Bravo pour la patience avec la dame complètement folle (moi, j'en ai pas, de patience, pour des cas comme ça.... Quoique, si, ça peut m'arriver... "fin bref.)
Bon courage en tous cas ! ;)
Humm, moi aussi je compatis :)
Et surtout quelle patience, je crois que je l'aurai envoyée sur les roses, mais elle m'a bien fait rigoler pour un lundi matin :)
halala encore une qui ne me fait pas regretter d'avoir abandonné la clientèle pour la presse pro!
moi j'ai enlevé une tique à 21h un samedi soir en urgence ... j'ai rien fait payé, mais j'ai eu plus tard un parfum Hermès ;D
eu aussi : "allo mon cheval boite depuis 15 jours et on part dimanche en concours vous pouvez venir de suite?" il est vendredi 19h...ben non désolée il va boiter encore 2 jours de plus!
alors ils sont vraiment aussi horribles avec les vétos qu'avec les médecins?!
je compatis... je compatis...
j'ai eu dans une nuit de samedi à dimanche à 2h du mat une dame qui téléphonait pour des renseignements pour sa chienne York qui avait fait une eclampsie la semaine précedente, donc après une discussion de 20min , je lui propose de passer controler sa chienne( reveillée pour reveillée autant que ce soit pour qq chose ) je lui demande où elle habite , et la, elle me sort qu' elle habite à 60km de là , qu'elle n'a pas l'intention de venir , qu'elle a juste trouvé mon nom dans le carnet de la chienne que j'ai vaccinée qd elle avait 2 mois , aucune prise de conscience du fait qu'on est reveillé à 2h du mat pour un renseignement et qu'on met 2h à se rendormir tellement on a les nerfs en pelote !
ce n'est pas gentil, du tout, mais suis morte de rire... excusez-moi :)))
Cynthia
Non mais où va t-on ?.... Je me disais que je devais les attirer, tomber sur des cas (je suis éleveur & éducateur canin) mais je constate que la bêtise est plus répandue que ce que je craignais !...
Quelque part, je me sens moins seule.... & je compatis au plus haut point !?... Mais quelle tristesse !!!!!!!!!!!!!!!
Je pleure de rire. C'est pas gentil mais je pleure de rire.
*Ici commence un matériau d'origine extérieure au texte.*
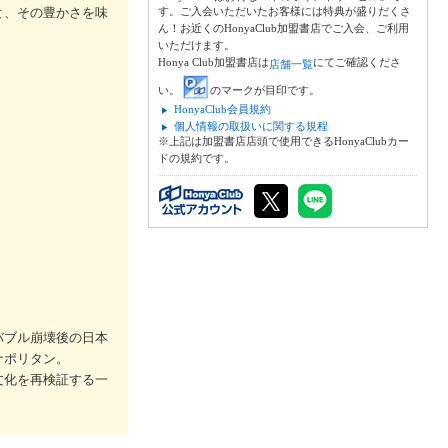
と、その豊かさを味
す。ご入会いただいたお客様には特典が盛りだくさ
ん！お近くのHonyaClub加盟書店でご入会、ご利用
いただけます。
Honya Club加盟書店は
にてご確認くださ
店舗一覧
い。
のマークが目印です。
HonyaClub会員規約
個人情報の取扱いに関する規程
※上記は加盟書店店頭で使用できるHonyaClubカー
ドの規約です。
バブル崩壊後の日本
ナポリタン。
文化を再検証する一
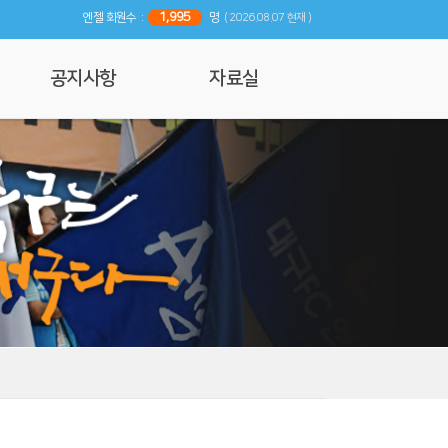
1,995
엔젤 회원수 :
명
( 2026.08.07 현재 )
공지사항
자료실
공지사항
사진 및 영상갤러리
행사일정
리뷰
기사자료
엔젤 매거진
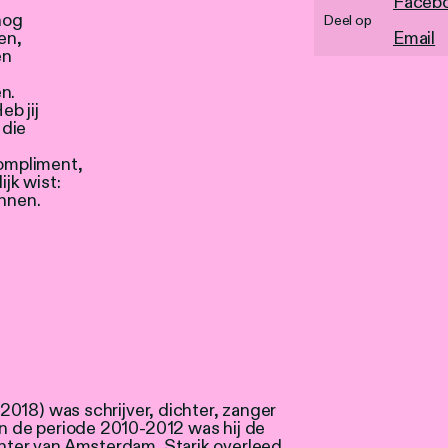
Faceb
 nog
Deel op
en,
Email
en
n.
eb jij
 die
compliment,
ijk wist:
innen.
- 2018) was schrijver, dichter, zanger
In de periode 2010-2012 was hij de
hter van Amsterdam. Starik overleed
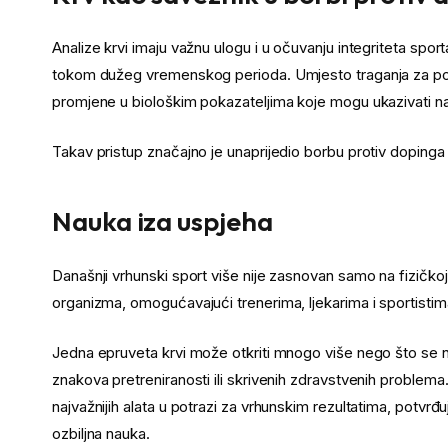
Analize krvi imaju važnu ulogu i u očuvanju integriteta spo
tokom dužeg vremenskog perioda. Umjesto traganja za poj
promjene u biološkim pokazateljima koje mogu ukazivati 
Takav pristup značajno je unaprijedio borbu protiv dopinga
Nauka iza uspjeha
Današnji vrhunski sport više nije zasnovan samo na fizičkoj 
organizma, omogućavajući trenerima, ljekarima i sportisti
Jedna epruveta krvi može otkriti mnogo više nego što se na
znakova pretreniranosti ili skrivenih zdravstvenih problema
najvažnijih alata u potrazi za vrhunskim rezultatima, potvrđu
ozbiljna nauka.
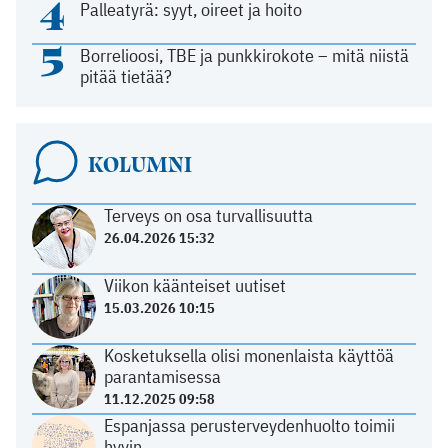
4
Palleatyrä: syyt, oireet ja hoito
5
Borrelioosi, TBE ja punkkirokote – mitä niistä
pitää tietää?
KOLUMNI
Terveys on osa turvallisuutta
26.04.2026 15:32
Viikon käänteiset uutiset
15.03.2026 10:15
Kosketuksella olisi monenlaista käyttöä
parantamisessa
11.12.2025 09:58
Espanjassa perusterveydenhuolto toimii
hyvin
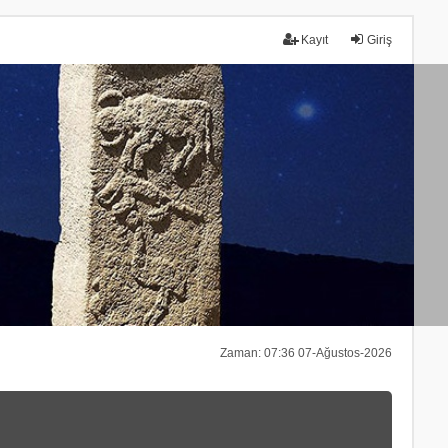
Kayıt
Giriş
Zaman: 07:36 07-Ağustos-2026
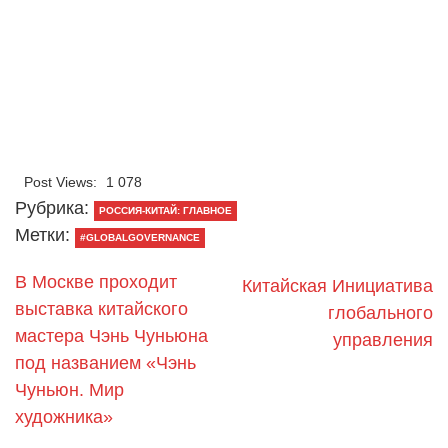
Post Views:
1 078
Рубрика:
РОССИЯ-КИТАЙ: ГЛАВНОЕ
Метки:
#GLOBALGOVERNANCE
В Москве проходит
Китайская Инициатива
выставка китайского
глобального
мастера Чэнь Чуньюна
управления
под названием «Чэнь
Чуньюн. Мир
художника»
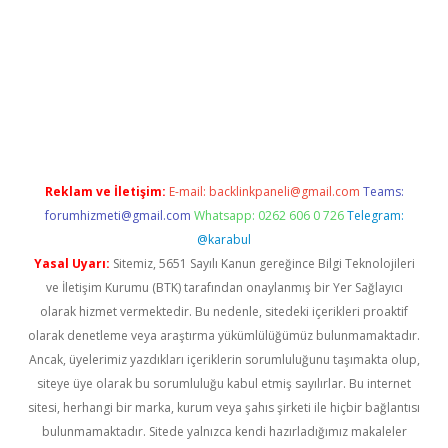
sino/
Reklam ve İletişim:
E-mail:
backlinkpaneli@gmail.com
Teams:
forumhizmeti@gmail.com
Whatsapp: 0262 606 0 726
Telegram:
@karabul
Yasal Uyarı:
Sitemiz, 5651 Sayılı Kanun gereğince Bilgi Teknolojileri
ve İletişim Kurumu (BTK) tarafından onaylanmış bir Yer Sağlayıcı
olarak hizmet vermektedir. Bu nedenle, sitedeki içerikleri proaktif
olarak denetleme veya araştırma yükümlülüğümüz bulunmamaktadır.
Ancak, üyelerimiz yazdıkları içeriklerin sorumluluğunu taşımakta olup,
siteye üye olarak bu sorumluluğu kabul etmiş sayılırlar. Bu internet
sitesi, herhangi bir marka, kurum veya şahıs şirketi ile hiçbir bağlantısı
bulunmamaktadır. Sitede yalnızca kendi hazırladığımız makaleler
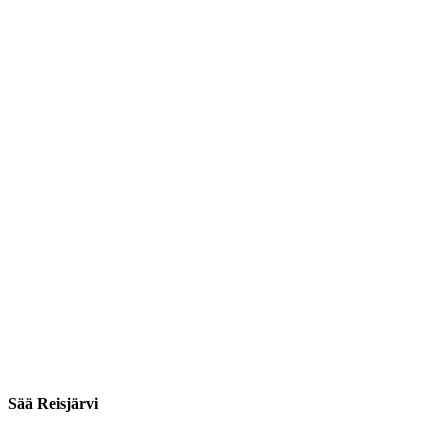
Sää Reisjärvi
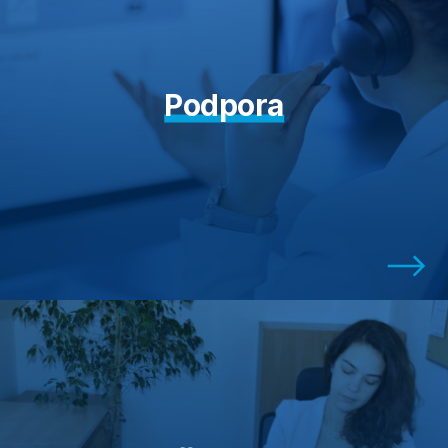
Podpora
Excusez-moi.
Est-ce de la bétise ? Ou plutot un égocentrisme montreux qu'aucune éducation n'est venue tempérer ?
Je comprends mieux que Fourrure soit remonté contre une catégorie de clients.
Dans un autre registre de clientèle, mon mari et moi pourrions aussi en écrire des pages et des pages...
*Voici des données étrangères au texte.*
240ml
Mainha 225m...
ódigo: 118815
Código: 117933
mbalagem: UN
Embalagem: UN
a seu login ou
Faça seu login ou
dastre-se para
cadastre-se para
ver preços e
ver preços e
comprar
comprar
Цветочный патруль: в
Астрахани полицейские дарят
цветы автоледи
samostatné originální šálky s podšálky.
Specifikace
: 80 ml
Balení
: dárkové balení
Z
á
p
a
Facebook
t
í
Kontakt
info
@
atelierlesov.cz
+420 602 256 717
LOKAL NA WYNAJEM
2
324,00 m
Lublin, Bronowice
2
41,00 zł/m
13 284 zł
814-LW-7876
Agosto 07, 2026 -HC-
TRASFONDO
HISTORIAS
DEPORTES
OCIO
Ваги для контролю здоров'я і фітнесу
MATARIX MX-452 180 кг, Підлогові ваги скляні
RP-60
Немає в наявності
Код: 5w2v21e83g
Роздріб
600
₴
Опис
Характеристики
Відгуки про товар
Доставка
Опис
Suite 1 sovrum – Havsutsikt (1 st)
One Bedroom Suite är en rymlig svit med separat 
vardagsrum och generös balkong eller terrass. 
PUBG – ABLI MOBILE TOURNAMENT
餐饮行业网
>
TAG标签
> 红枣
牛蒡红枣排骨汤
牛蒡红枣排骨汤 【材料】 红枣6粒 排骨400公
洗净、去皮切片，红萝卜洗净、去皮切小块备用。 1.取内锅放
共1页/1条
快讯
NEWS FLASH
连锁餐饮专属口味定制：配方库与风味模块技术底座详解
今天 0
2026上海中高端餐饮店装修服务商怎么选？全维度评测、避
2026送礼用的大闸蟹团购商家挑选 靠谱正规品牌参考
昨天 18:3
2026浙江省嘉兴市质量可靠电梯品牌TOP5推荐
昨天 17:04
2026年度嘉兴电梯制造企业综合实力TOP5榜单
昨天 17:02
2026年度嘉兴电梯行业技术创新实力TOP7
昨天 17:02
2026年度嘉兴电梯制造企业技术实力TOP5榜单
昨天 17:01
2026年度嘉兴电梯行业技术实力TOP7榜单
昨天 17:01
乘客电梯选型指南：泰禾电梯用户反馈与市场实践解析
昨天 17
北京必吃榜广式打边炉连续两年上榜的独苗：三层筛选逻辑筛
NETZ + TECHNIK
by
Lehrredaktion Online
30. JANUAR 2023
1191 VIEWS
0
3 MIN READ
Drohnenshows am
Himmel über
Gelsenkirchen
je compatis sincèrement... On dit que la bétise n'a pas de limites, je veux bien le croire. Merci pour vos billets empreints d'humour, et de sensibilité aussi et d'une grande humilité et hummanité. Ceci étant tout à votre honneur.
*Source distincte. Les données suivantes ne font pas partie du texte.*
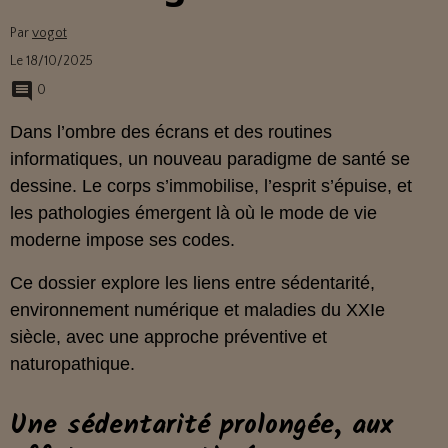
Par
vogot
Le 18/10/2025
0
Dans l’ombre des écrans et des routines
informatiques, un nouveau paradigme de santé se
dessine. Le corps s’immobilise, l’esprit s’épuise, et
les pathologies émergent là où le mode de vie
moderne impose ses codes.
Ce dossier explore les liens entre sédentarité,
environnement numérique et maladies du XXIe
siècle, avec une approche préventive et
naturopathique.
Une sédentarité prolongée, aux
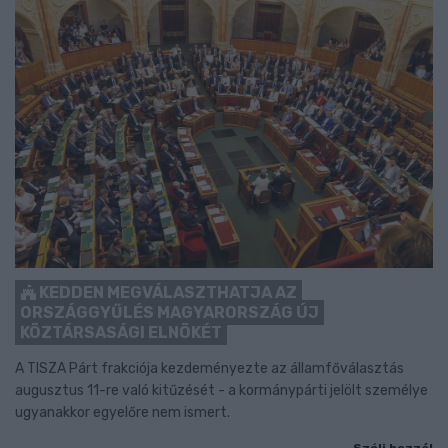
KEDDEN MEGVÁLASZTHATJA AZ
ORSZÁGGYŰLÉS MAGYARORSZÁG ÚJ
KÖZTÁRSASÁGI ELNÖKÉT
A TISZA Párt frakciója kezdeményezte az államfőválasztás
augusztus 11-re való kitűzését - a kormánypárti jelölt személye
ugyanakkor egyelőre nem ismert.
Szólj hozzá!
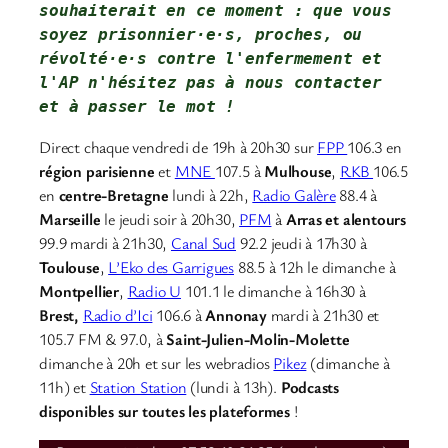
souhaiterait en ce moment : que vous 
soyez prisonnier·e·s, proches, ou 
révolté·e·s contre l'enfermement et 
l'AP 
n'hésitez pas à nous contacter
et à passer le mot !
Direct chaque vendredi de 19h à 20h30 sur
FPP
106.3 en
région parisienne
et
MNE
107.5 à
Mulhouse
,
RKB
106.5
en
centre-Bretagne
lundi à 22h,
Radio Galère
88.4 à
Marseille
le jeudi soir à 20h30,
PFM
à
Arras et alentours
99.9 mardi à 21h30,
Canal Sud
92.2 jeudi à 17h30 à
Toulouse
,
L’Eko des Garrigues
88.5 à 12h le dimanche à
Montpellier
,
Radio U
101.1 le dimanche à 16h30 à
Brest,
Radio d’Ici
106.6 à
Annonay
mardi à 21h30 et
105.7 FM & 97.0, à
Saint-Julien-Molin-Molette
dimanche à 20h et sur les webradios
Pikez
(dimanche à
11h) et
Station Station
(lundi à 13h).
Podcasts
disponibles sur toutes les plateformes
!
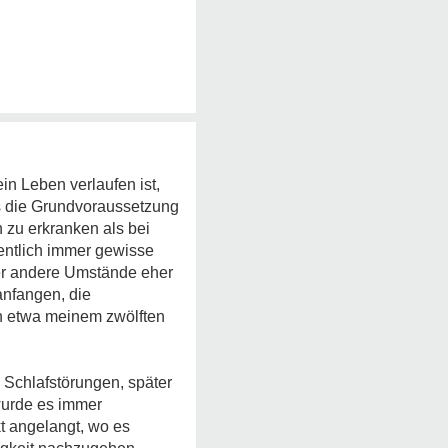
n Leben verlaufen ist,
ss die Grundvoraussetzung
 zu erkranken als bei
gentlich immer gewisse
er andere Umstände eher
anfangen, die
on etwa meinem zwölften
 Schlafstörungen, später
wurde es immer
t angelangt, wo es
J'ai bien sur pleuré sur l'euthanasie du chat (me concernant, cela fait 15 jours que j'ai du prendre cette terrible décision pour mon Olyme),bien entendu le sujet est à vif, mais merci pour vos billets.
Moi je trouve ca triste. Et je me demande quand les gens cesserons de traiter les animaux comme des objets. Parce que là, c'est vraiment du grand n'importe quoi.